Special Zone Amnesia: Re/forming the China-Vietnam Borderlands
seminar presented by Dr Juan Zhang, Sociology UNE
3-4.30pm Thursday 26 March 2015
Oorala Lecture Theatre, UNE
Since the early 1990s, the borderlands of China have suddenly emerged as new zones of prosperity and suspicion stimulated by the momentum of China’s “opening up” policies and economic reforms. In this talk, I use China as an example to trace the emergence of borderland “special zones” as new terrains of frontier reform. I pay particular attention to borderland zoning technologies as “re/form” technologies at various scales, and explore how remote peripheries are “modernized” and “governed” by the state, international actors and local agents who share strong developmental agendas and the will to reform.
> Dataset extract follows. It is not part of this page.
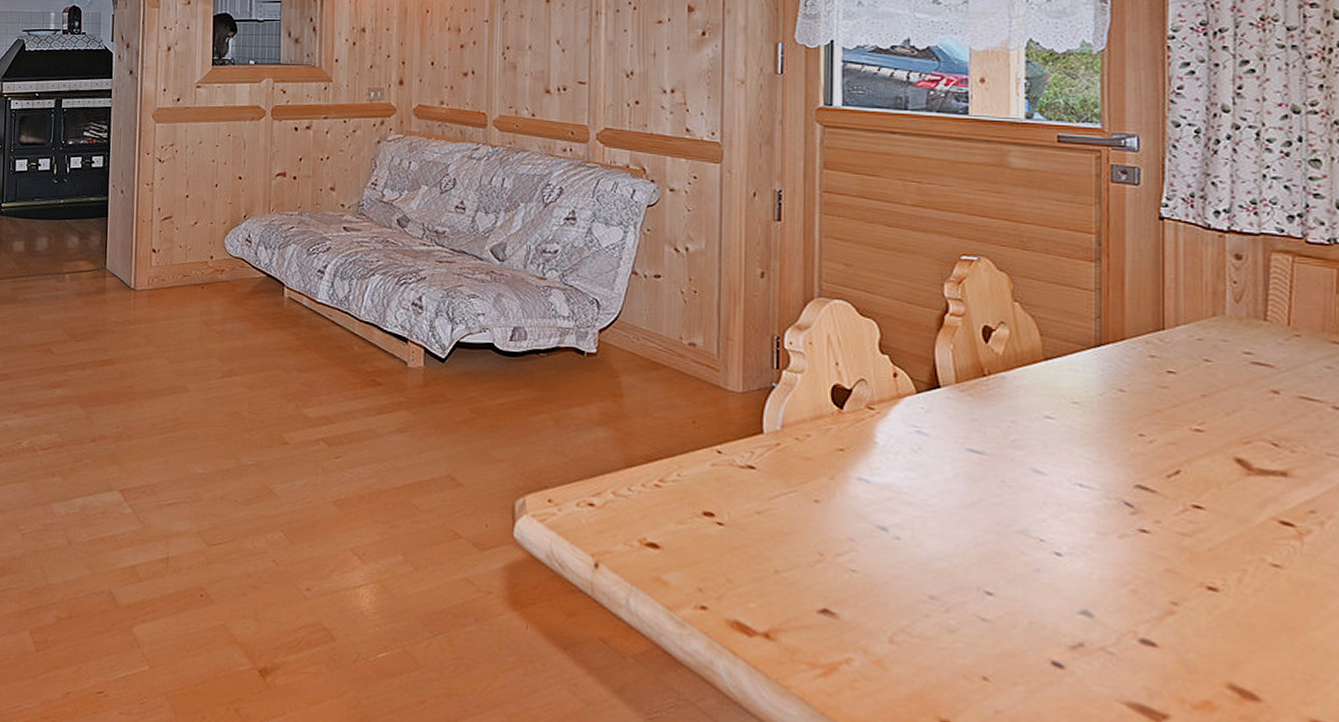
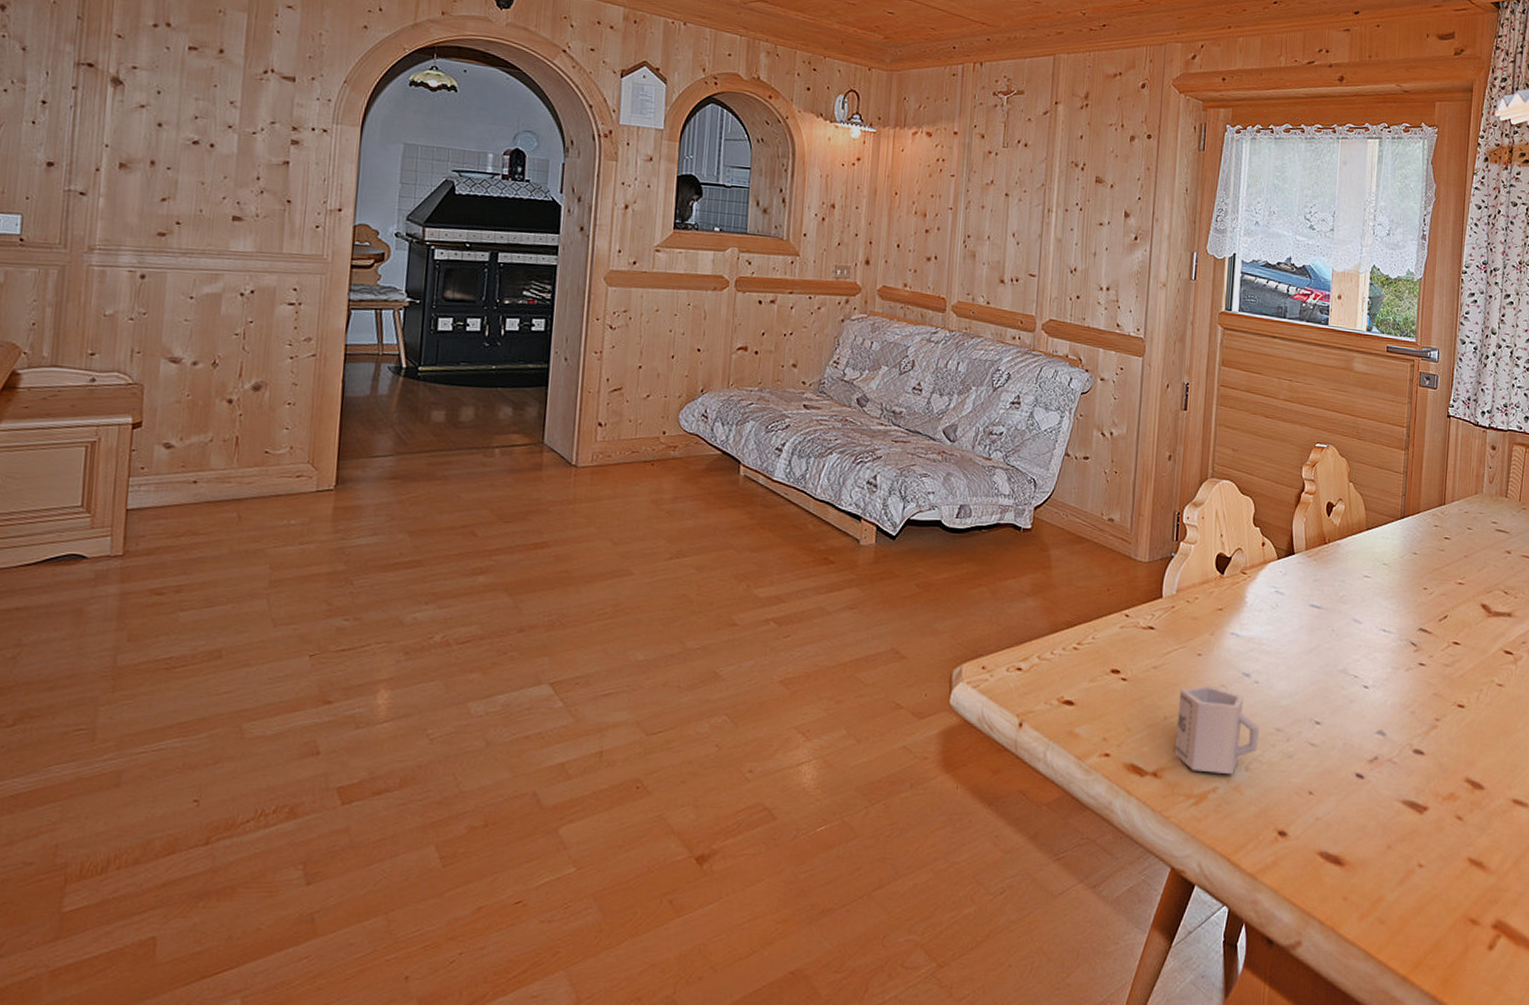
cup: none [791,537,906,646] -> present [1174,685,1260,775]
As borderland special zones turn into a development spectacle, they are also habituated by “special zone amnesia” and become a land of forgetfulness. Based on fieldwork in the China-Vietnam borderland — a place completely devastated by the bitter Sino-Vietnamese Border War and quickly transformed into lucrative special zones boasting neoliberal flexibility and tremendous population flows — I examine how and why “forgetting” is instrumental for frontier re/form. Special zones of the borderland add a new twist to the national and local politics of making exceptions and crafting speculations at the nation’s edge. As new zones of development unbridled by past memories, they are full of hope for a rosy future to come.